I will go back and take a photo and post it.

mrfrost's picture
mrfrost

The differences between the two are often so small as to not show up in the specs. I think you will notice that this is also probably the case with King Arthur All Purpose and Bread Flour. Same specs as listed on the labels(retail packages).


Just depends on what the actual values are before rounding to the nearest whole number.


Hypothetical example: King Arthur All Purpose flour may have a protein level of 3.5 grams per 30 grams of flour. This round off to 4 grams per 30 grams.


KA Bread Flour may have a protein level of 4.1 grams per 30 grams of flour. This would round off to the same 4 grams as the AP.


Please note that these are not the actual values. Just trying to illustrate how the numbers on the labels could be the same.


KAAP Nutrition label link:


http://dailyburn.com/nutrition/king_arthur_all-purpose_flour_unbleached_calories


KABF:


http://dailyburn.com/nutrition/king_arthur_flour_king_arthur_unbleached_bread_flour_calories


 

HMerlitti's picture
HMerlitti

For $7 and change for a 25# bag I thought it was worth looking into.  

3 Olives's picture
3 Olives

I love the Hodgson Mills Naturally White (All Purpose) and Bread Flour but have no idea what the protein % is. Does anyone know?

mrfrost's picture
mrfrost

As of the 2006 Artisan Flour Test, the HMAP was noted to have a protein level of exactly 10%.


No info on the bread flour.


http://www.theartisan.net/flour_test.htm


As noted in the comment section of the test results, Hodgson suggests adding vital wheat gluten to the AP if using for yeast breads.

lupine's picture
lupine

The information below is copied directly from an email I received from ConAgra as of 4/8/11 regarding flour sold at Costco in Portland Oregon: 


 "Both the Eagle Mills AP 2/10# flour and the Harvest Bread 50# flour have a 11.9% protein level, which would make great bread.  However, the Eagle Mills flour is much better nutritionally as it has 2 grams of fiber and 9 grams of whole grains versus nothing for the Bread flour.  Also, the Bread flour is bleached and the Eagle Mills flour is not bleached." 


The 50# bag was $16.39.  Eagle mills was within a cent or two figured by lb.


Thought you all would like to know. 

mrfrost's picture
mrfrost

Eagle Mills AP(EMAP) is essentially a blend of 70% unbleached white all purpose flour and 30% white whole wheat flour.

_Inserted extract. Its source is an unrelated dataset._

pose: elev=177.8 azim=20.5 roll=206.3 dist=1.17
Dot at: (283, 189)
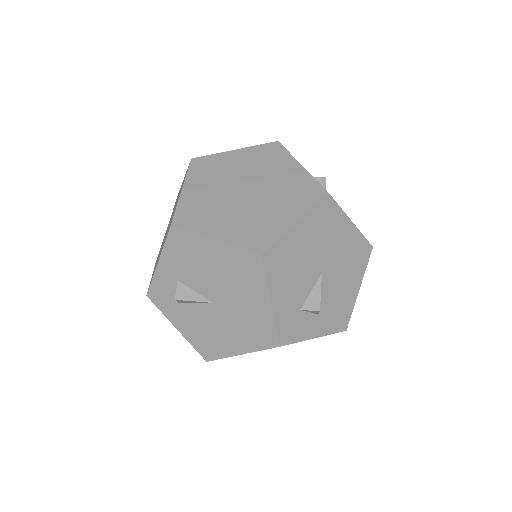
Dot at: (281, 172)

The whole wheat portion is supposedly ground super fine(it probably really is as I don't recall being able to notice any bran specks).

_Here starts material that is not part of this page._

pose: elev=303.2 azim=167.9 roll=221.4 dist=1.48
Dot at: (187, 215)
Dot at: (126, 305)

I am about half way through my second 5# bag of EMAP. The one time I used it for yeast bread, I was not impressed. I think I get much better results(higher rise, less dense) when doing my own blend of whole wheat flour and GM Better for Bread(same ~11.9 %) at the same ratio.


I guess on my next batch off yeast bread, I'll try the EMAP again to see what the results are.


Now I do recall using the EMAP with the King Arthur Donut Muffin recipe, and got very good results.


Basically, don't expect the EMAP to produce the same type bread(texture, volume) as bread flour or any flour suitable for making a wide variety of breads(eg, KAAP).

Kitchen Barbarian's picture
Kitchen Barbarian

Just a follow up - I have since moved to another region of the country, where there is no Costco.

However the Baker's & Chef bulk flour carried by Sam's Club is also out of ConAgra mills.

My local Sam's Club carries only the Baker's & Chef in bulk, some much more expensive stuff from Prairie Mills (which seems to specialize in corn meal/flour mostly) and some survivalist stuff.

The only viable bread flour is the B&C bread flour (out of ConAgra).

I haven't contacted the mills for exact protein content and probably won't unless I have some trouble with that flour and my bread.

Sadly King Arthur AP flour is over $5 for a 5 lb bag in the grocery stores here - compared to $7.27 for 25 lbs of ConAgra (Bakers & Chefs) bread flour, well, there's just no comparison.

If I can still get the KA AP at local WalMarts for the roughly $3.50 I was paying in the SE, I'll still occassionally buy the KA AP (11.7% protein, it's bread flour for all intents and purposes), the problem being there are like 8 WMs in town and they are badly and unevenly stocked - I'm neither willing nor able to run all over town looking for a bag of KA flour, LOL!